Personal information
- Born: 10 September 1985 (age 40) Maghull, Merseyside, England

Playing information
- Height: 6 ft 2 in (1.88 m)
- Weight: 17 st 0 lb (108 kg)
- Position: Prop
Club
| Years | Team | Pld | T | G | FG | P |
| 2003–11 | St Helens | 226 | 53 | 0 | 0 | 212 |
| 2012–17 | Canterbury Bulldogs | 135 | 9 | 0 | 0 | 36 |
| 2018–20 | St. George Illawarra | 51 | 1 | 0 | 0 | 4 |
| 2020 | St Helens | 12 | 1 | 0 | 0 | 4 |
|  | Total | 424 | 64 | 0 | 0 | 256 |
Representative
| Years | Team | Pld | T | G | FG | P |
| 2006–19 | Great Britain | 9 | 2 | 0 | 0 | 8 |
| 2008–18 | England | 45 | 3 | 0 | 0 | 12 |
| 2015–16 | NRL All Stars | 2 | 0 | 0 | 0 | 0 |
- Source:

= James Graham (rugby league) =

English rugby league player

James Graham (born 10 September 1985) is an English former professional rugby league player who played as a for St Helens in the Super League, and at international level for England and Great Britain.

After 224 appearances for St Helens, and having won a number of Championships and Challenge Cups with them, he moved to Sydney for the 2012 NRL season. Graham has played for the Canterbury-Bankstown Bulldogs and the St. George Illawarra Dragons in the National Rugby League, and has also played for the NRL All Stars.

Graham lost six grand finals in a row, including five in a row with St Helens in the Super League competition across the 2007–2011 seasons, and with the Canterbury-Bankstown Bulldogs in the Australian National Rugby League in 2012. He then played in the 2014 NRL Grand Final defeat by the South Sydney Rabbitohs, and he also featured for England in the 2017 Rugby League World Cup Final defeat by Australia.

==Early life==
Graham was born in Maghull, Merseyside, and was educated at Deyes High School.
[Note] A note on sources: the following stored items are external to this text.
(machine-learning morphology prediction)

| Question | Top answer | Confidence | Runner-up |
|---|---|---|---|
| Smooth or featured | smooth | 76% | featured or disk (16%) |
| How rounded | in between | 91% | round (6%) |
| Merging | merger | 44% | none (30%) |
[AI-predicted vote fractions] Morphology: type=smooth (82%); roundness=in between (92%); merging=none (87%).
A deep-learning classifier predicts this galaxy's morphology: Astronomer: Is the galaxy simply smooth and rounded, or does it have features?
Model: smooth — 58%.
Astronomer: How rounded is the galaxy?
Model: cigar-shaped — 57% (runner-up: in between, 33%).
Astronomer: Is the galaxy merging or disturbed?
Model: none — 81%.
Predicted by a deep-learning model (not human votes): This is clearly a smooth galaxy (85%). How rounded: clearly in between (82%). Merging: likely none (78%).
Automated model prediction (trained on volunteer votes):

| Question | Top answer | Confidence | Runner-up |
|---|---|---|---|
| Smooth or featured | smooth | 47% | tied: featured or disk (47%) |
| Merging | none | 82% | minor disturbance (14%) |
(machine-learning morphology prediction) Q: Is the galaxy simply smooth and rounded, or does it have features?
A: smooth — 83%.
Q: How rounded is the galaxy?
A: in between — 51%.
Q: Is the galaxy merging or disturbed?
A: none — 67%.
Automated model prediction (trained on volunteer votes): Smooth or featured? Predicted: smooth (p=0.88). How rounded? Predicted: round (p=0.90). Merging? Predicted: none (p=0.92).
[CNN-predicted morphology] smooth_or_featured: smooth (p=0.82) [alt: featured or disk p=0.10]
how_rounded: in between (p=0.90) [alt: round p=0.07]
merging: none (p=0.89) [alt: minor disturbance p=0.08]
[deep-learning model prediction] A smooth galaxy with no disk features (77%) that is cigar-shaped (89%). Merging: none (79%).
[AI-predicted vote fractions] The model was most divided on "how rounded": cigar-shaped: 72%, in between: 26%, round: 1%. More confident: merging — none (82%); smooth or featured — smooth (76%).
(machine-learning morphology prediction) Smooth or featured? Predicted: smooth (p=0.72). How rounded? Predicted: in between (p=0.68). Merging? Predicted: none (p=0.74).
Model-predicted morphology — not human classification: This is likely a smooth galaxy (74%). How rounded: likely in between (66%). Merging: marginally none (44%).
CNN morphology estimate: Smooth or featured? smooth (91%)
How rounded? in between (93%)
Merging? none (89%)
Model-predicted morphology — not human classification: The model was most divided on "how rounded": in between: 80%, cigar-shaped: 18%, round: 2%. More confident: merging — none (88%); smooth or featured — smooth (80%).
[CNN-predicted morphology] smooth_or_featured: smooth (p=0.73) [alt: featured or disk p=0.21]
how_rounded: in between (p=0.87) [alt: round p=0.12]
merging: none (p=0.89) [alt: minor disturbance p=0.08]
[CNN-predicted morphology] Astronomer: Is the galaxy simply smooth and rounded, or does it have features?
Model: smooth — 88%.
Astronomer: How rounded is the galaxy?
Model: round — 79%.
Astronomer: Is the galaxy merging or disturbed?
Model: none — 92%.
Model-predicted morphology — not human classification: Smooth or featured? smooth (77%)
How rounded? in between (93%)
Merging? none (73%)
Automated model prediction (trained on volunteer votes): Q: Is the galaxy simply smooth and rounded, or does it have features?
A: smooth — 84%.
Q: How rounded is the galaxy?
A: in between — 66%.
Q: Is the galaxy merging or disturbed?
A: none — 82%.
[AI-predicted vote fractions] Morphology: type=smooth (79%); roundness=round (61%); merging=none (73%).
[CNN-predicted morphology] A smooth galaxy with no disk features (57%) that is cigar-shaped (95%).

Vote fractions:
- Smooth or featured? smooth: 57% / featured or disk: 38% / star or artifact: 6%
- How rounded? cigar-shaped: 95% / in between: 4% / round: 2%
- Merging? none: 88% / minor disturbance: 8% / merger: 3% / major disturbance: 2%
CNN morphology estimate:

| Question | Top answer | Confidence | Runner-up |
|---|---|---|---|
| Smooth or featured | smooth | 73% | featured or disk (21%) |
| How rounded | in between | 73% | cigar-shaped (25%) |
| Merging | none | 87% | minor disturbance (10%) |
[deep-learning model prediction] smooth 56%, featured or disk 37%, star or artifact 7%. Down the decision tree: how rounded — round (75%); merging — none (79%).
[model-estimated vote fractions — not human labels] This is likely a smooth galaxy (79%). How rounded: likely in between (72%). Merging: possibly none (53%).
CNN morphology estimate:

Graham chose to play rugby league at an early age after being introduced to the game by his father, John, who originated from Cumbria. He began playing junior rugby league for St Helens Crusaders, and also went on to play for Blackbrook as a teenager.

==Club career==
===St Helens===
Graham signed with Saints as a junior in 2000, eventually playing his way through the Junior Academies before making his senior début against Castleford in August 2003. Graham already had leadership experience after captaining the England Academy in a famous series victory in Australia in 2004.

Graham played for St Helens from the interchange bench in their 2006 Challenge Cup Final victory against Huddersfield. Then-Great Britain coach Brian Noble selected Graham in a friendly against New Zealand earlier in 2006 in the Castlemaine XXXX Test in which he made a try scoring début at Knowsley Road. St Helens reached the 2006 Super League Grand final to be contested against Hull FC, and Graham played from the interchange bench in Saints' 26–4 victory. As 2006 Super League champions, St Helens faced 2006 NRL Premiers the Brisbane Broncos in the 2007 World Club Challenge. Graham played from the substitute bench in Saints' 18–14 victory.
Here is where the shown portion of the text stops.